In recent years, shortages of all sorts of drugs — anesthetics, painkillers,antibiotics, cancer treatments — have become the new normal in American medicine. The American Society of Health-System Pharmacists currently lists inadequate supplies of more than 150 drugs and therapeutics, for reasons ranging from manufacturing problems to federal safety crackdowns to drugmakers abandoning low-profit products. But while such shortages have periodically drawn attention, the rationing that results from them has been largely hidden from patients and the public.
The NY Times naturally LOVES socialism, they are not going to go ALL the way to making the connection for you, but that paragraph does pretty well. The next one adds a bit more ... "economic incentives" ... we are still more fascist than socialist, so those are still involved. Why not just FORCE them to produce what is required? That would get us to "real socialism", which is basically communism. Remember gas lines? Carter was going to "control the price" -- which naturally controls the SUPPLY as well!
Many drugs are made by only one manufacturer, so production or safety problems at a single plant can have big effects. For another company to begin making the products and getting them approved by regulators requires the right combination of manufacturing capabilities and economic incentives.
So, when socialism produces shortages, as it always does, then what is needed is "fairer / more expert / "enlightened" allocation of the now scarce resource. Oh, and they "advised" it ought to be "made public". Potentially, while there is still enough private pharmaceutical industry left to blame things on, that might be a political winner, but when the last vestige of that is gone and we all KNOW that it is the government making all these production / rationing decisions?
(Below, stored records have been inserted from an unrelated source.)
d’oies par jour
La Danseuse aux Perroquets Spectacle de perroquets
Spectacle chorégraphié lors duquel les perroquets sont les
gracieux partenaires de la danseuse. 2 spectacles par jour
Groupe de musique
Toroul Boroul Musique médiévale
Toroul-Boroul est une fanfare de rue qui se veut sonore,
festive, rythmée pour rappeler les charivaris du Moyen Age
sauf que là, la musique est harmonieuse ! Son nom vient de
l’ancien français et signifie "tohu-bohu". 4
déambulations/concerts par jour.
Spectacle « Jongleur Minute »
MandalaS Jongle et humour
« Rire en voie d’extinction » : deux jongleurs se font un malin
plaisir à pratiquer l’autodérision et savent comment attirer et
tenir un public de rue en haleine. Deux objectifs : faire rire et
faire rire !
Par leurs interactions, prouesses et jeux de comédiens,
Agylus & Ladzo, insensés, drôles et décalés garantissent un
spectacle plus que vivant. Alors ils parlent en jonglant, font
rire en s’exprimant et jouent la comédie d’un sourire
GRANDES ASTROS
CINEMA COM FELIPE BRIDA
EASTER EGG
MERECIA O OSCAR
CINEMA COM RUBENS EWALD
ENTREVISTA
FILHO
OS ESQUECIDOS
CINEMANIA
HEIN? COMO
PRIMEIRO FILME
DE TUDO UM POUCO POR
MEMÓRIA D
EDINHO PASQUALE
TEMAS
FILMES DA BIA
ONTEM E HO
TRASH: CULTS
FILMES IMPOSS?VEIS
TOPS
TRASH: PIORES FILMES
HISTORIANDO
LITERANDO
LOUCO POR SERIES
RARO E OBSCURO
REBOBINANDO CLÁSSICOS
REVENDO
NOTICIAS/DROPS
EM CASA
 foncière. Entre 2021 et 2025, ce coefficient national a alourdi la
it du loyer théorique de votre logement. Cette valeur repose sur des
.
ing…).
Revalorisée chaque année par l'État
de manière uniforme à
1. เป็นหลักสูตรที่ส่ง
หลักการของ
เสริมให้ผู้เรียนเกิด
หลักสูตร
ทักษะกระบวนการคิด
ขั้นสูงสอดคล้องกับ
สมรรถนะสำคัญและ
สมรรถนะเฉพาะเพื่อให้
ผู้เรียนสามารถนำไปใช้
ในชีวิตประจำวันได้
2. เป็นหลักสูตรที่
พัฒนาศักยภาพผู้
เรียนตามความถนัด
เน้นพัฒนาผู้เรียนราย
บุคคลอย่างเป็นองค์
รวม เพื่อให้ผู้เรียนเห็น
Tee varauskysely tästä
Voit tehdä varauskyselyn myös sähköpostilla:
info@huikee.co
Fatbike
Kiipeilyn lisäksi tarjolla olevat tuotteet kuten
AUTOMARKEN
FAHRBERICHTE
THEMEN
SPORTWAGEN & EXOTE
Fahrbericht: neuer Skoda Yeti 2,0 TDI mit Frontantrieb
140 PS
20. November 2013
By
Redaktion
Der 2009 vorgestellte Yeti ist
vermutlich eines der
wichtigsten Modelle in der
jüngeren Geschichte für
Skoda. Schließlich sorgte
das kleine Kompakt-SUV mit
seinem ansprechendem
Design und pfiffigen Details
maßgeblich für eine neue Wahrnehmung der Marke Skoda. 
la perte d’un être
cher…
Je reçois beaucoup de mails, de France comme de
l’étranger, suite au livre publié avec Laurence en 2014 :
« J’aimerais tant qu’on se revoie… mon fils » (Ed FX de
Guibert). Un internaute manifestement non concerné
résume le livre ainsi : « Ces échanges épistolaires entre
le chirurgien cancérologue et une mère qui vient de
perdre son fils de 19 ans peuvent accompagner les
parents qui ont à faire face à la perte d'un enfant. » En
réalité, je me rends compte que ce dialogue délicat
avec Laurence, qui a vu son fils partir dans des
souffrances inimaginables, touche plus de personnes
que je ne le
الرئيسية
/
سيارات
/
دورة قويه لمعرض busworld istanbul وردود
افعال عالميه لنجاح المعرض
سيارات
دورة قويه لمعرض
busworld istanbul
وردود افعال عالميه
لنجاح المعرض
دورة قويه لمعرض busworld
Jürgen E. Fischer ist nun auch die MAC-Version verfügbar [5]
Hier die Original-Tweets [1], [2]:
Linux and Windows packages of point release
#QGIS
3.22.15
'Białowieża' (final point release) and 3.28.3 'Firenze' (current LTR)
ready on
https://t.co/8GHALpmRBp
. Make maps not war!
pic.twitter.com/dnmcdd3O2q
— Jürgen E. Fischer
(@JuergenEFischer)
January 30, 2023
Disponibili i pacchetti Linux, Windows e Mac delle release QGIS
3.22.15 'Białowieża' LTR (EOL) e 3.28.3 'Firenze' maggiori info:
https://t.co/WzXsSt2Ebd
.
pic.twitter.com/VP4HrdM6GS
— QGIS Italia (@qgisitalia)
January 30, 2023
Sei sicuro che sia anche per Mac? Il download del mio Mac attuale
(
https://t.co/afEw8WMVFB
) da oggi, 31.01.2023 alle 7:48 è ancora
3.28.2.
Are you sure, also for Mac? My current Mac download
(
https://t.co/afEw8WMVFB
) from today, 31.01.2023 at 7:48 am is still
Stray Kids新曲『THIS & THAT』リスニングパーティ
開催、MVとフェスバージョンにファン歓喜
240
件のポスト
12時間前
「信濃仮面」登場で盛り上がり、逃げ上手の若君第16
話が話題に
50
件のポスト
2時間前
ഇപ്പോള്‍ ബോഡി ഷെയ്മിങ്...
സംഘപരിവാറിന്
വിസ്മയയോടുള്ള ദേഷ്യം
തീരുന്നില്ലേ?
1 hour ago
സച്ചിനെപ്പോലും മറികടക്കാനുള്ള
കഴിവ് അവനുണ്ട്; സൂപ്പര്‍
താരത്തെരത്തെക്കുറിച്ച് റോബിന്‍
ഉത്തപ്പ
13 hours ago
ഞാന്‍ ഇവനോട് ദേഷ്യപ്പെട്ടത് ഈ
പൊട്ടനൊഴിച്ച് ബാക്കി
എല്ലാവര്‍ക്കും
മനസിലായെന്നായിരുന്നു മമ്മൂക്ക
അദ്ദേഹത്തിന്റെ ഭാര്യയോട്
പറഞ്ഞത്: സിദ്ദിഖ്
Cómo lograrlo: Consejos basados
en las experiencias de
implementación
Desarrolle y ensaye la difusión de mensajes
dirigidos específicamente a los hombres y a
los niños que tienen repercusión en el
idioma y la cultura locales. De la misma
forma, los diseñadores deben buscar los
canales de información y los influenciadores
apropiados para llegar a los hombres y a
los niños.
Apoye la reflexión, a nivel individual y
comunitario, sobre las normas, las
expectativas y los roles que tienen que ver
Hillary's e-mails are WAY more "public" than that information will be then!
The effort, led by Dr. Unguru, the Baltimore oncologist, recommended that the drugs be rationed based on the ability to save lives or years of life, including curability of a child’s cancer and the importance of the drug in improving the chances. It also recommended that children participating in clinical research should not get priority over those who are not, because of concerns about coercing families into trials. The group also advised that allocation decisions be public.
"The banality of evil" rears it's head again -- THIS is how socialism works! "The vagaries of distribution" indeed! Profit is the price paid for supply meeting demand! Regulate that away and numbers coursing their way through an endless myriad of bureaucratic "clearing houses", "agencies", "offices" and "czars" are supposed to match supply to demand, but never do.
Eventually, those "numbers" are people, and they are dispensed with using the same cold logic and pseudo "efficiency" as mere numbers.
The vagaries in distribution and inconsistencies in rationing have led to calls for change. Doctors and others have suggested the creation of a clearinghouse of scarce drugs and voluntary sharing to promote equitable access for patients. Others argue that there should be a registry of patients given nonstandard treatments so the results can be tracked.
Dr. Lurie, the federal health official in charge of emergency preparedness and response, said that the government was working to encourage hospitals to conserve and substitute drugs to avoid a crisis and trying to fill gaps in manufacturing. Steps taken by the Food and Drug Administration have also helped reduce the number of shortages, she said.
IF any Sanders supporters have read this far, I'm sure they are saying, "yeah, sure ... and "capitalism", "freedom", etc are PERFECT!
NO, THEY ARE NOT! That is precisely the point -- they admit that they are NOT PERFECT, but at least they don't institutionalize evil! They KNOW and admit that. The market doesn't have to "wait 4 years to make a change" and you get to "vote" (by buying and selling) typically many times a day!